I wish this had been the case on Saturday, when I went out to Grand Isle. This photo sets one of the scenes:
The angle from which this photo was taken is illusory; I was actually up a small hillock when I snapped it, looking down on the beach; when I was on the beach itself, the orange Tiger Dam striping the sand effectively blocked views of the cleanup operations at the shoreline. The gentlemen in the foreground were representatives of Talon Security, who were quick to tell me -- very politely -- where I could and could not go on the beach.
Gambit has applied for credentials, and we'll keep you posted on what we hear.
In other news:
CSI Oil Disaster: Turns out the same UV light used to detect blood at crime scenes may also be of use in oil cleanup, as seen in this photo set from Nat Geo.
Hotline, hotline; calling on the hotline: The helpful folks at the IRS have set up a hotline for anyone who has questions about BP payments, or is experiencing hardships due to the disaster. Call 1-866-562-5227.
Rebuffed twice by the courts, the Obama administration is taking another crack at a moratorium on deep-water drilling, stressing new evidence of safety concerns and no longer basing the moratorium on water depth.

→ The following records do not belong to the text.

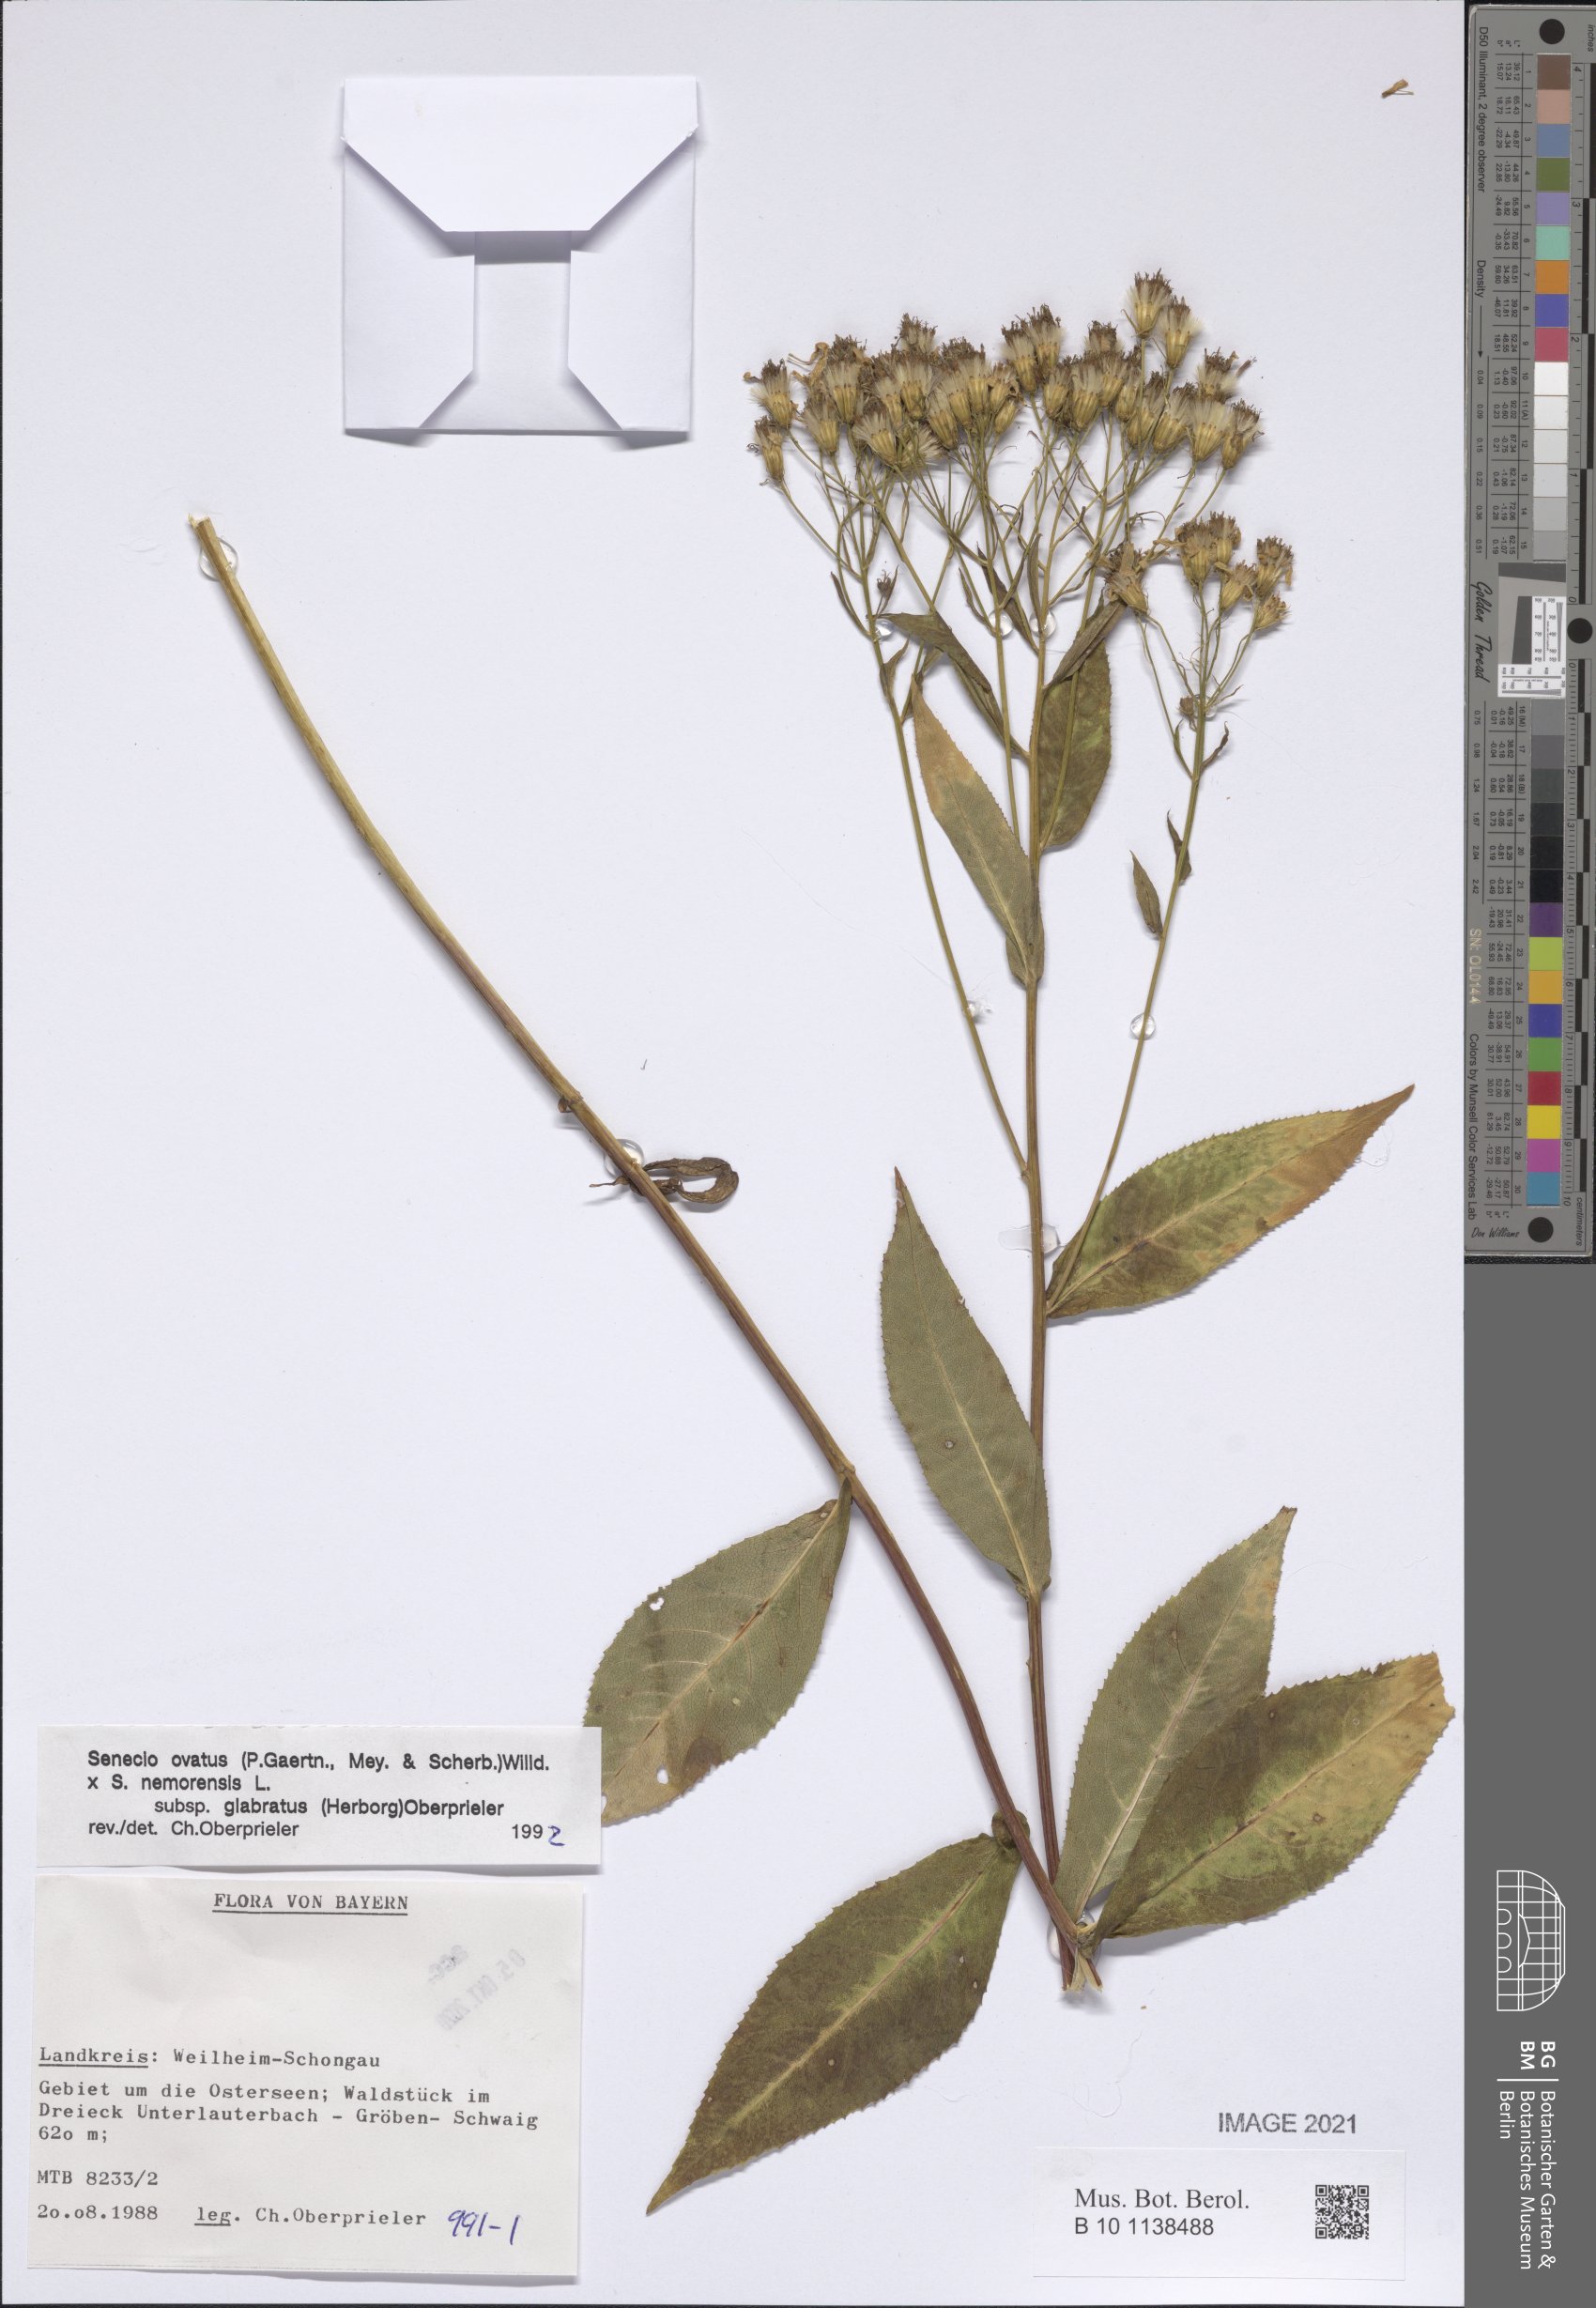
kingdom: Plantae
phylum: Tracheophyta
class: Magnoliopsida
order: Asterales
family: Asteraceae
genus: Senecio
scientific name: Senecio ovatus
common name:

But those who challenge the latest ban question whether it complies with a judge's ruling tossing out the first one.
Michelle Obama, barefoot: The first lady visited Panama City Beach, Fla. yesterday to encourage Gulf Coast tourism.
NEW ORLEANS -- Today in this city, the Presidential Commission looking into the Deepwater Horizon disaster is holding its first meeting. Quick question: how quickly after the water receded in the 2005 New Orleans flood did that Presidential commission hold its first meeting? Answer: never, there was no such commission.
Vuvuzelas for Tony Hayward!: A planned protest outside BP's London HQ -- with vuvuzelas! As the donation page states: "Anyone who pledges $10 gets the satisfaction of knowing you just bought a vuvuzela that will undoubtedly frustrate some smug oil baron."